In the UCI Women's World Tour, the Human Powered Health team has been using Factor bikes since 2024.

==Track racing==
Factor's first track bike, used by the Australian men's team pursuit team in the 2024 Paris Olympics, was the Factor Hanzo, which retailed for $97,979 in 2024. This price was set because Olympic rules state that all bikes used in the Games have to be commercially available; with such a high price, the Australian team were assured that their competitors would not use the same bike, despite being able to in principle.
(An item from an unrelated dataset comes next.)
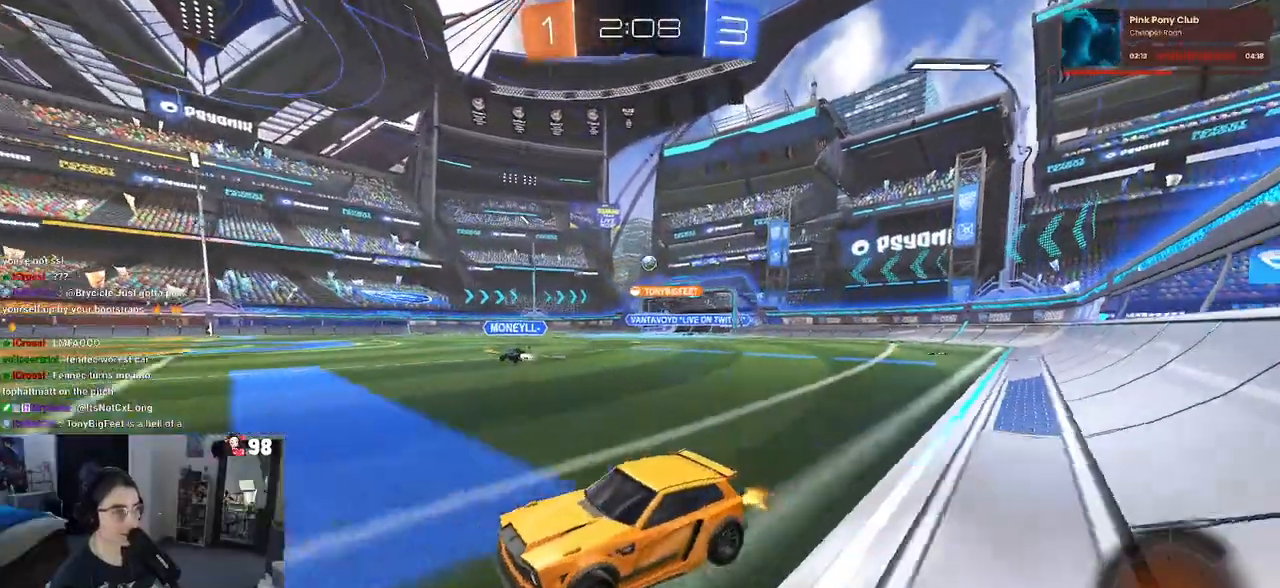
{"buttons": ["R1", "R2"], "left_stick": "right", "right_stick": "center", "events": [[17, "left_stick", "right"], [367, "R1", "down"]]}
Factor were assisted in the development of the Hanzo by AusCycling, with input from several Australian specialists in the motor racing, road racing and aeronautical sectors. The Australian team of Oliver Bleddyn, Sam Welsford, Conor Leahy and Kelland O'Brien won the gold medal in the team pursuit in Paris riding Hanzos, breaking the world record in the first round of heats in a time of 3:40.730. As of 2026, this bike costs $59,999 and is called the Factor HANZŌ Track Paris Edition, to distinguish it from the company's much less expensive Factor HANZŌ Track model.
===Hour record===
British cyclist Alex Dowsett rode a heavily modified Factor Hanzo, which was only available as a time trial bicycle at the time rather than a dedicated track bike, in his attempt to break the men's hour record at the Aguascalientes velodrome in Mexico on 3 November 2021. He recorded a distance of 54.555km, just over 500m less than Victor Campenaerts' 2019 record of 55.089km, but beating Bradley Wiggins's British national record distance of 54.526km set in 2015.